The phrase “curb your dog” can have different contextual meanings. According to Lexico, it means you should lead your dog near the curb to urinate or defecate to prevent him/her from soiling buildings, pavements, etc. You must pick up after your dog to display basic etiquette and comply with applicable pooper scooper laws.

“Curb your dog” could also mean that you should control your dog either through a leash or by confinement to your private property. This meaning would usually apply in places like parks where not everyone may appreciate the idea of a freely roaming canine.


Curb training refers to training your dog to do his business by the curb on a street rather than on the sidewalk. Curb training becomes important in large metropolitans especially, where a lack of easily accessible green spaces and shortage of private yards makes dogs pooping on streets unavoidable. Hence, most major cities have put in place a curb training policy for the benefit of dogs, their owners, and other road users.


Simply put, “Curb Your Dog” signs are reminders that serve the dual purpose of alerting dog owners and promoting the safety of humans, animals, and the dog in question. When placed on streets and sidewalks, these signs remind dog walkers that their pets must defecate by the curb. When used in parks and gardens, the signs ensure dog owners restrain their dogs and prevent unwelcome introductions and encounters. “Curb Your Dog” signs are a zero-interaction way to get dog owners to act responsibly and not let their beloved pets run amok.

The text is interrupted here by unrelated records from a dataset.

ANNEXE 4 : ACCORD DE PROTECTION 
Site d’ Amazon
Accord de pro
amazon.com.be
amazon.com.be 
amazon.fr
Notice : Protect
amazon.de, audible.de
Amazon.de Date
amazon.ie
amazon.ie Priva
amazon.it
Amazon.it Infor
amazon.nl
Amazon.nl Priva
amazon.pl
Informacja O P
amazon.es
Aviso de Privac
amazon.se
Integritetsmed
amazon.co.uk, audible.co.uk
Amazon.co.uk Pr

Curb training is not as difficult as it may seem. The following ideas may help:
- Start early. The younger the dog, the easier it will be to train him/her.
- Do not go easy on rewards. As with other behaviors, positive reinforcement will reinforce your curb training efforts and build the habit for life.
- When starting with curb training, you may have to lift your dog and place him at the right spot. You must keep an eye on him/her so he/she doesn’t wander and eliminate where not allowed.
Once your dog is done, remember to clean up after him as a responsible dog owner and a good neighbor.


Making dogs poop at the curb solves many problems. It is convenient for a lot of dog owners who may not have their own yards or find it difficult to take their pets to the park each day. Choosing the curb over the sidewalk prevents possible nasty surprises for unsuspecting pedestrians who may otherwise step in dog poop.

Where sidewalks are extensions of somebody’s property, streets belong to the city and are cleaned regularly. Hence, when dogs are curb trained, their droppings are cleaned by the street sweepers even if the owner forgets to clean up after. This way random heaps of poop are never allowed to form and the streets remain clean as do the pedestrians' footwear.


There are certain rules of etiquette that all responsible dog owners follow when walking their beloved pet. These include:

- Leash the dog - While most states and local jurisdictions have leash laws, putting a leash on your pet shouldn’t be a matter of enforcement. It is basic good behavior on your part and ensures the safety of your dog, other animals, and humans.

- Clean up after - Another fairly simple rule. Disposing of your dog’s poop is your responsibility, not your neighbor’s or the municipality’s. You should have a poop disposal bag handy and pick up after your dog without any misses. If a sense of responsibility is not enough, know that “Scoop the poop” is a law in many states, cities, and towns.

- Be respectful - While you may be super proud of your dog and think of him/her as the most well-behaved dog ever, please do not let him/her interact with other humans without their permission. It is equally important to ensure your dog does not cause distress to other pets and wildlife.

- Do not trespass - Keep your dog in check at all times. Him/her walking through/peeing or pooping on other people’s property qualifies as trespassing. It is certainly not something that good neighbors and responsible dog owners allow to happen.

- Stay alert - This is crucial for the safety of your pet as well as that of others. Keep an eye out for approaching vehicles, animals, and any triggers your dog may be sensitive to. It is highly recommended to stay off your phone and focus solely on spending quality time with your furry buddy.